Na última segunda-feira, 2, Moraes havia negado um pedido da defesa para que Bolsonaro cumprisse prisão domiciliar. O ex-presidente cumpre pena de 27 anos e três meses após condenação por tentativa de golpe de Estado.
Os advogados argumentaram que a Papudinha não teria estrutura adequada para garantir os atendimentos médicos necessários ao ex-presidente. O relator, no entanto, rejeitou a tese. Segundo Moraes, a prisão “atende integralmente, às necessidades do condenado”.
Em seu voto, o ministro destacou que Bolsonaro “tem recebido grande quantidade de visitas de deputados federais, senadores, governadores e outras figuras públicas, comprovando a intensa atividade política, o que corrobora os atestados médicos no sentido de sua boa condição de saúde física e mental”.
Moraes também afirmou que a unidade militar possui infraestrutura suficiente para acompanhar a saúde do ex-presidente, destacando a “possibilidade e efetiva realização de serviços médicos contínuos, com múltiplos atendimentos diários, realização de sessões de fisioterapia, atividades físicas, assistência religiosa, além de garantir ao réu, em absoluta garantia do princípio da dignidade da pessoa humana, o recebimento de numerosas visitas de familiares, amigos, parentes, amigos e aliados políticos.”
O relator ainda reiterou que Bolsonaro foi transferido para a unidade após descumprimento de medidas judiciais enquanto estava em prisão domiciliar.

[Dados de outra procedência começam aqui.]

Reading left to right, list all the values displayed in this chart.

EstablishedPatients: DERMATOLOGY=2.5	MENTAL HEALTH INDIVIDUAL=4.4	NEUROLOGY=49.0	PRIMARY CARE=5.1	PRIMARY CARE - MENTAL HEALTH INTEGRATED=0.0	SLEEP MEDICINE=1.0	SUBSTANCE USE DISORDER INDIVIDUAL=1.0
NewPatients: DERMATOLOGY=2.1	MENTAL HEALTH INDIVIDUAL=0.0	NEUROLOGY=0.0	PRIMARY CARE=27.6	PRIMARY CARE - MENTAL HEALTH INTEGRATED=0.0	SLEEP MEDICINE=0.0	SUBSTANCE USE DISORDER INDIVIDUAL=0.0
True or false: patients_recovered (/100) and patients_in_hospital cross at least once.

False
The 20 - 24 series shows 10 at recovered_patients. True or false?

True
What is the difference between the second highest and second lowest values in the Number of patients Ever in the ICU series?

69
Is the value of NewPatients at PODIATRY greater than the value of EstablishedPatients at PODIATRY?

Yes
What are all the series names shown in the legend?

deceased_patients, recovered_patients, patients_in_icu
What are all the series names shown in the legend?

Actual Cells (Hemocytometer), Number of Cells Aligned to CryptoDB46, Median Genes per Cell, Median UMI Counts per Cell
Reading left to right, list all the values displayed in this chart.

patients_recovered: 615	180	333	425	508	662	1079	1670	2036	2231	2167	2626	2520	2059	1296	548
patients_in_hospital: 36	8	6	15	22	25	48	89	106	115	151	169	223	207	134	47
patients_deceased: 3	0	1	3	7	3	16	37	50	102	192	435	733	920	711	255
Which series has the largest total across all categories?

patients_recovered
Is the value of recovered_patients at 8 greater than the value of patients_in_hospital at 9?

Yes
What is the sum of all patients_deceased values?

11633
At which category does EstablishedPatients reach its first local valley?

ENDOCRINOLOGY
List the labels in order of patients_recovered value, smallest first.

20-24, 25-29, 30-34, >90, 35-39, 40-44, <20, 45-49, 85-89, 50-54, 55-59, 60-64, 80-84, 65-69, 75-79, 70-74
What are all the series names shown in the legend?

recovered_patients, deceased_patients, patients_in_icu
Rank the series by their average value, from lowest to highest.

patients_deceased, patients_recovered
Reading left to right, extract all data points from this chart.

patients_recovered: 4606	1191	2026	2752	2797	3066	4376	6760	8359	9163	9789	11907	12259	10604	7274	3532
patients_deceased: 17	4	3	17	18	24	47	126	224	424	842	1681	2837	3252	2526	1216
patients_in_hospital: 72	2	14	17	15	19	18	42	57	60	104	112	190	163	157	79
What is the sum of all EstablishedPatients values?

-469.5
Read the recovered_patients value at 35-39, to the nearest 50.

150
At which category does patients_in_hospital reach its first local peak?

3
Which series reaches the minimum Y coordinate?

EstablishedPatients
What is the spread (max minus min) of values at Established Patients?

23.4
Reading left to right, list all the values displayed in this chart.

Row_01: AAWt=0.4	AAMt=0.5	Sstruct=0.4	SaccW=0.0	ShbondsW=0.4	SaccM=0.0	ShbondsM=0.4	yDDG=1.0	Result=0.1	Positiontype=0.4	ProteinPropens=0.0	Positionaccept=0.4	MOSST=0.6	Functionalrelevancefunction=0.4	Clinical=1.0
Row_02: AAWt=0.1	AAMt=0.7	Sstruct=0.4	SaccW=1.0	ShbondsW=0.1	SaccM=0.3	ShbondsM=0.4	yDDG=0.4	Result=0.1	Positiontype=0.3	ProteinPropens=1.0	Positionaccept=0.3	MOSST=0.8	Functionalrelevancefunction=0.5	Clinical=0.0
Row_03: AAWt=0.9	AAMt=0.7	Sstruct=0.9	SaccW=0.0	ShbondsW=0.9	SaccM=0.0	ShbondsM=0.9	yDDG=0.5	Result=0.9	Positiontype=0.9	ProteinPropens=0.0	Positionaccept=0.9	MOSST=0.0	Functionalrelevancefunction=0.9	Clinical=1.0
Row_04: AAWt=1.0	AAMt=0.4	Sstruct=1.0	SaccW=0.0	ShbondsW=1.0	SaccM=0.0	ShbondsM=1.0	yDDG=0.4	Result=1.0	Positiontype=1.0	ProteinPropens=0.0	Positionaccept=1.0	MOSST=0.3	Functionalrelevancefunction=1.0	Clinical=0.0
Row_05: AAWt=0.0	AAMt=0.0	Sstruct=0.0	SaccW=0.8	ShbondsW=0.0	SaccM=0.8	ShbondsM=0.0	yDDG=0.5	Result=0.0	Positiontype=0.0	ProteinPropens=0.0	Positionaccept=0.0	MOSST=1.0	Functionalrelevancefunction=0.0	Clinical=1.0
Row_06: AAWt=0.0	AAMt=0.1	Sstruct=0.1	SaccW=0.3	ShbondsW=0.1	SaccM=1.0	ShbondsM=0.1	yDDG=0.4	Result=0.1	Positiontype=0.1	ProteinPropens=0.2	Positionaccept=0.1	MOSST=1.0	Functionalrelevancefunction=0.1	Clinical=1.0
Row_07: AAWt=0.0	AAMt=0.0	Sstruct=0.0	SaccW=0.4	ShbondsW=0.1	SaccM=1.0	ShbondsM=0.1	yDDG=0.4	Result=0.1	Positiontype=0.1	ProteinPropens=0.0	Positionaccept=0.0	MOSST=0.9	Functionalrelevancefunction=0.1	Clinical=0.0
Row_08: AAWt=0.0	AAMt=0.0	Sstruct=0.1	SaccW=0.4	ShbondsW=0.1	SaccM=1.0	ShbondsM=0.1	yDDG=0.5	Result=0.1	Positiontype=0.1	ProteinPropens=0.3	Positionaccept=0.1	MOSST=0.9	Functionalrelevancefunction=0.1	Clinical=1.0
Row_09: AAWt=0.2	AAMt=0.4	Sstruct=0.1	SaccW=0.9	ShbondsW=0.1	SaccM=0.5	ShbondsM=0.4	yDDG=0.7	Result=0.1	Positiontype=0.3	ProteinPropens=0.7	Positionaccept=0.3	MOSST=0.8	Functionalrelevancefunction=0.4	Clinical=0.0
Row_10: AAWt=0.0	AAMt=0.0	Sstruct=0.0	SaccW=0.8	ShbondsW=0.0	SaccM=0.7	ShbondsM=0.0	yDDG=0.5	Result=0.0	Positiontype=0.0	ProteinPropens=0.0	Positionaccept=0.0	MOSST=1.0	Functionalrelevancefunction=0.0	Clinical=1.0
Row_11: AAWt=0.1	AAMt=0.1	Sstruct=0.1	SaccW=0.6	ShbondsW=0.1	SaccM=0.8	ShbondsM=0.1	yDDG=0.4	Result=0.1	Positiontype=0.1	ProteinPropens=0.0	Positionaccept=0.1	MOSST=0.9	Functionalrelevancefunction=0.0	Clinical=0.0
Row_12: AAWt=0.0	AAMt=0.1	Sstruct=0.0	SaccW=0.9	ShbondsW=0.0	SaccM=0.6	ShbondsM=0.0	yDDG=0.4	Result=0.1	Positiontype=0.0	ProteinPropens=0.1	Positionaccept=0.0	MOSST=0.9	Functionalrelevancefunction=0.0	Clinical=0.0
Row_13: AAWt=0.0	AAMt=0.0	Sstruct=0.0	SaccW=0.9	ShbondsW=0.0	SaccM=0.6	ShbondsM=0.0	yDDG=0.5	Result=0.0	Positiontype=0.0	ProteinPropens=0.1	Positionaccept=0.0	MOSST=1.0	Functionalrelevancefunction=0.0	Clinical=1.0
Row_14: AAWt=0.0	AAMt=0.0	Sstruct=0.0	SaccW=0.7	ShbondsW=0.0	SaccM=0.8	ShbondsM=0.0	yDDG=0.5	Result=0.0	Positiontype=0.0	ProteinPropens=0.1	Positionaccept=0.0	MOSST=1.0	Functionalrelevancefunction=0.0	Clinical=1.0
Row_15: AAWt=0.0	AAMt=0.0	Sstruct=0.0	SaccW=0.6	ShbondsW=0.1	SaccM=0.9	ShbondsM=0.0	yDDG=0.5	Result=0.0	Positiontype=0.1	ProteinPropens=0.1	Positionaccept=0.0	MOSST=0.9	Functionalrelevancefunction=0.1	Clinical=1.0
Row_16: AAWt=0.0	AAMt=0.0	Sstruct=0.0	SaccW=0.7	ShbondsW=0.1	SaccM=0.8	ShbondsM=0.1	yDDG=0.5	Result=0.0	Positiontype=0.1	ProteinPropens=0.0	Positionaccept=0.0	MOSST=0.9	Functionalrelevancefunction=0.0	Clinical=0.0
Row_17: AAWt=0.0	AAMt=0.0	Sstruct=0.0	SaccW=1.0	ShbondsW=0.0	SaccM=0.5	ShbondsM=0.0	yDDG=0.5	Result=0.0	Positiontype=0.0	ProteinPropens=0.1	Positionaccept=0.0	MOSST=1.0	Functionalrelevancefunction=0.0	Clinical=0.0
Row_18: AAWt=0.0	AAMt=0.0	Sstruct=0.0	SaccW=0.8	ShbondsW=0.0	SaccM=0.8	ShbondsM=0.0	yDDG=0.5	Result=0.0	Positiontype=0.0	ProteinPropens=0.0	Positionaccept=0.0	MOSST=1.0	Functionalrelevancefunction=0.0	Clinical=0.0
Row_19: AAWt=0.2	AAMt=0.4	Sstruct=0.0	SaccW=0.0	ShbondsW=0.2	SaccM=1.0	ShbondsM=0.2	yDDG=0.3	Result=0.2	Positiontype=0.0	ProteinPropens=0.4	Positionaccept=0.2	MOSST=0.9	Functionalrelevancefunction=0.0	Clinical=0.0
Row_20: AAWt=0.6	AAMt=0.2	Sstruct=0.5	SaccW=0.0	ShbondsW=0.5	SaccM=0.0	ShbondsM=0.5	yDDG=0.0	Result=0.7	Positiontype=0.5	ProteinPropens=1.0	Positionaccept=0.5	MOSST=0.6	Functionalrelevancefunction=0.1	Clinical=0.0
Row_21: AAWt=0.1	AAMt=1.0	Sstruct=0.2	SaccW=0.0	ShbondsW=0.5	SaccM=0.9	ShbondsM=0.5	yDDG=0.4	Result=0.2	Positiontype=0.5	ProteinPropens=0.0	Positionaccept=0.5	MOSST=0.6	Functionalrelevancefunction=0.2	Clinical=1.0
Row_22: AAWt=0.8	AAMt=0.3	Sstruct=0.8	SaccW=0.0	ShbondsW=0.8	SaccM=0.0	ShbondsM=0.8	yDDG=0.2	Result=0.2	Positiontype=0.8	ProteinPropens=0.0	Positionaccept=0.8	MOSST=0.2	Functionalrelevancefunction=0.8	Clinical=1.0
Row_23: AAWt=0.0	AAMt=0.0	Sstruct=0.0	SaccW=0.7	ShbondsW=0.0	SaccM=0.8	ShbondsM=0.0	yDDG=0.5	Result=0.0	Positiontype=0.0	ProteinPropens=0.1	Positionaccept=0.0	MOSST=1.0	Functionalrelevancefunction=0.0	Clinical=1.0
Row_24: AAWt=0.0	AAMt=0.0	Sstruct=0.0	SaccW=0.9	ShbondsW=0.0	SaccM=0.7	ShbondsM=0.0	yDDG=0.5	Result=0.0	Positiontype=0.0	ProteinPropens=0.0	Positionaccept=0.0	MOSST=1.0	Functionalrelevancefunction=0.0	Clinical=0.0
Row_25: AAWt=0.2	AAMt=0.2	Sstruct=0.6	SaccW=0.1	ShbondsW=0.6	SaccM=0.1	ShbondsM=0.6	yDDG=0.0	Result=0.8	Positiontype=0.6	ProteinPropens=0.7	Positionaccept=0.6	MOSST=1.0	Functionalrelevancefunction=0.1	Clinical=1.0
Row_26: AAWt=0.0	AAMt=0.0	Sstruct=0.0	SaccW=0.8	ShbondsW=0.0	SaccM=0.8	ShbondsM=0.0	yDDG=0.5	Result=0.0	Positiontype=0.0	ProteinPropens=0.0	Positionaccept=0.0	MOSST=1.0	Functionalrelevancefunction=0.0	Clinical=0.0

Em seu voto, escreveu que “a conversão da prisão domiciliar em prisão preventiva antes do trânsito em julgado da ação penal foi derivada única e exclusivamente pela conduta ilícita de Jair Messias Bolsonaro que, no intuito de fugir, violou seu equipamento de monitoramento eletrônico, às 0h08min do dia 22/11/2025″.
O julgamento ocorre em sessão virtual extraordinária da Primeira Turma do STF. A ministra Cármen Lúcia, que ainda não apresentou voto, tem prazo até 23h59 desta quinta-feira, 5/2 para se manifestar. Apesar disso, a decisão já está consolidada, uma vez que a maioria dos ministros já se posicionou pela manutenção da prisão.